= Winston-Salem Entertainment-Sports Complex =

Sports complex in Winston-Salem, North Carolina

Winston-Salem Entertainment-Sports Complex logo

The Winston-Salem Entertainment-Sports Complex is a group of arenas, sports venues, and entertainment venues in Winston-Salem, North Carolina, United States. The complex consists of six structures, five of which are found in the same area along Deacon Boulevard in the city's North Ward. The complex is championed by the Lawrence Joel Veterans Memorial Coliseum (LJVM Coliseum) and its own complex, which includes the LJVM Coliseum Annex and Education Building. The Winston-Salem Fairgrounds are intertwined with LJVM Complex. Across the road from the LJVM Coliseum lies BB&T Field, a football stadium, and Gene Hooks Field, a baseball stadium. Bowman Gray Stadium, a race track and football field, is considered part of the Winston-Salem Entertainment-Sports Complex, but it is not found in the vicinity of the other venues. It is found along Martin Luther King, Jr. Boulevard southeast of downtown. BB&T Ballpark is also part of the complex and is located in downtown at the intersection of Business 40 and North Carolina Highway 150.

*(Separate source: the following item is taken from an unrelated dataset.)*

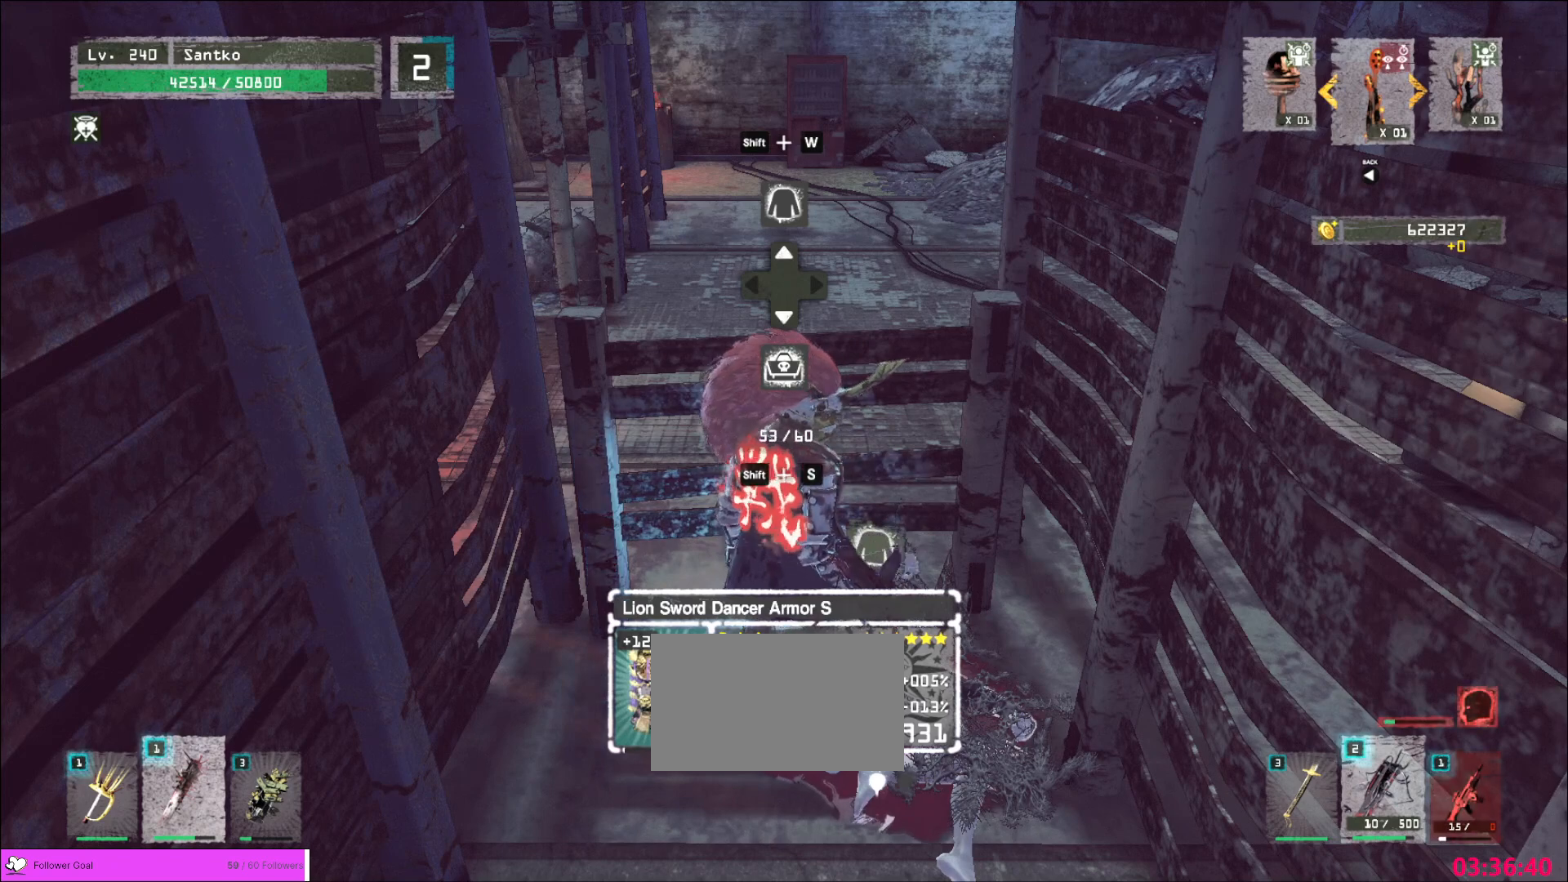
{"keys": ["s"], "mouse": ["mb5"], "events": []}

The complex is used by sports teams from Wake Forest University (Demon Deacons) and Winston-Salem State University (Rams). The Winston-Salem Dash baseball team played at Gene Hooks Field until 2009 (but now play at Truist Stadium formerly BB&T Ballpark starting in 2010).

The Winston-Salem Memorial Coliseum was the city's old multi-purpose arena and was demolished and replaced by the LJVM Coliseum in 1989.